= Cash offer =

Real estate purchase made without financing contingencies

A cash offer refers to an offer made to purchase real estate submitted by purchasers who do not require any financing since they do not require a mortgage. The purchase is referred to as an "all-cash buyer." Such a buyer may also waive the appraisal, although not necessarily, since the contingency may exist to test or ensure the property's market value. The term “cash offer” is typically applied to contracts in which both of these contingencies do not appear. Cash offers are common in markets like Denver, Colorado, Seattle, Los Angeles, and are compounded by the limited supply of homes.

Cash offers account for over 28% of all home sales as of 2018 according to The Wall Street Journal. Because of the absence of one or more contingencies in cash offers, they are preferred by sellers who perceive risks in delays, the execution of underwriting, or in the application of appraisal valuation models.
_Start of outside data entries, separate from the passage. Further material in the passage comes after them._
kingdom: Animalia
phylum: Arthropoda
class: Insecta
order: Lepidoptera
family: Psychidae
Sellers may reject financed offers in preference to cash offers, even when net proceeds would be lower, because of these perceived risks. This problem is all the more acute for first time homebuyers who do not yet have the funds to submit for a significant down payment let alone an all cash offer. A cash offer can be a really important tool in helping real estate investors get more deals because if you are able to pay cash you can close more quickly.
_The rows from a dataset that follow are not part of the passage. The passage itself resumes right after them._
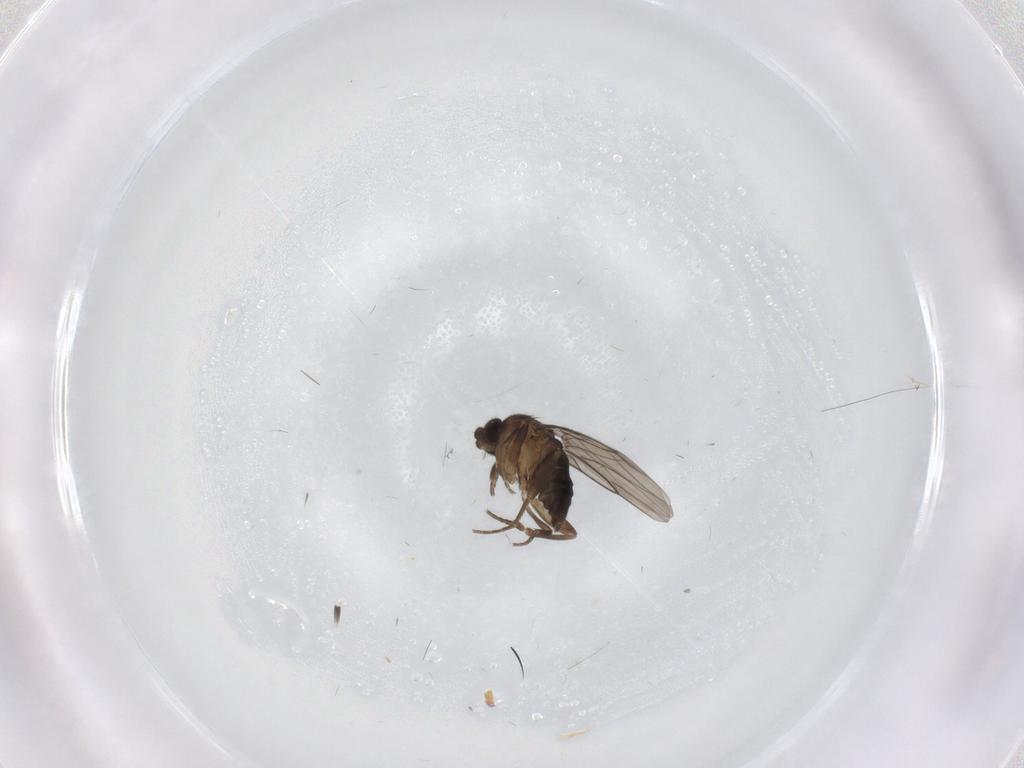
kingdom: Animalia
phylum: Arthropoda
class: Insecta
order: Diptera
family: Phoridae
Other lenders assist mortgage buyers compete against cash offers. For example, a mortgage company may provide a buyer a commitment prior to identifying a home. This differs from a pre-approval letter, which is a formal estimate of what a buyer can afford - not an obligation. A commitment, however, does not account for the appraisal contingency, which can adversely effect the strength of a mortgage offer in competitive markets.

Not all cash offers are alike. Most of the cash offers are coming from real estate investors. Some of these investors will get a contract on your house as a cash offer and then reassign the contract to a company that rehabs houses.